In January 2008, following a remarkable 28-year period of single-owner care, 08343 was sold by Mr. Caskey and found a home with a collector based in Los Angeles. Upon arrival on the West Coast, the engine was sent to the well-known shop of Ferrari specialist Patrick Ottis for a complete rebuild, while the remainder of the car was refurbished by the equally well-regarded marque expert Brian Hoyt. In addition to a comprehensive mechanical restoration, the cosmetics were refinished in the current livery, a striking color combination of Blu Scuro paint over Rossa leather.

After completion of the impressive refurbishment in late 2011, the 275 GTB was presented at the Cavallino Classic in January 2012, and seven months later the car received a class award at the Pebble Beach Concours d’Elegance. The owner then sold the berlinetta in May 2013 to a respected Ferrari collector in New Jersey.

Chassis number 08343 was notably displayed in August 2013 at the 50th Annual FCA International Meet and Concours d’Elegance in Elkhart Lake, Wisconsin, where it received a Platinum Award, the Coppa Bella Macchina Award, and a Coppa GT Award. The 275 rounded off 2013 by winning Best of Show at the 2013 Ferrari Fall Festival in New Jersey.

In July 2019 the ravishing 275 GTB was issued a Ferrari Classiche Red Book and corresponding Certificate of Authenticity. The Red Book authenticates the continued presence of the matching-numbers six-carburetor type 213/66 V-12 engine, the factory-appointed alloy coachwork, and a correct-type gearbox, numbered 88-I, considerably enriching the car’s documented authenticity.

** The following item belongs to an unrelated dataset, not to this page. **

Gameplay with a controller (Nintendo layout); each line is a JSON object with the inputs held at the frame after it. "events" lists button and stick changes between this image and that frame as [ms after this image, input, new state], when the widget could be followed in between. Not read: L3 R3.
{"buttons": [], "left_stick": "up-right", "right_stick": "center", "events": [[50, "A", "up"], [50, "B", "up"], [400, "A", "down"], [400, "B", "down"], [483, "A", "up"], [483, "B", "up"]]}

Attractively equipped with Borrani wire wheels, and still resplendent in Blu Scuro over Rossa, this undeniably gorgeous berlinetta checks all the metaphorical boxes. It boasts the most ferocious mechanical specifications short of the competition-sanctioned 275 GTB examples; it benefits from a complete restoration by two of the Ferrari niche’s leading restoration specialists; and it has been certified by Ferrari Classiche to retain its matching-numbers V-12 engine.

Equally poised for concours lawns, touring events, or driving enjoyment, this outstanding GTB exudes elegance and style while hinting at the six-carburetor engine’s underlying menace. A 275 of such pedigree should not be overlooked. These rare high-spec cars are so prized that they seldom become available in public settings, making 08343’s current offering a fortuitous opportunity for any serious Ferrari collector.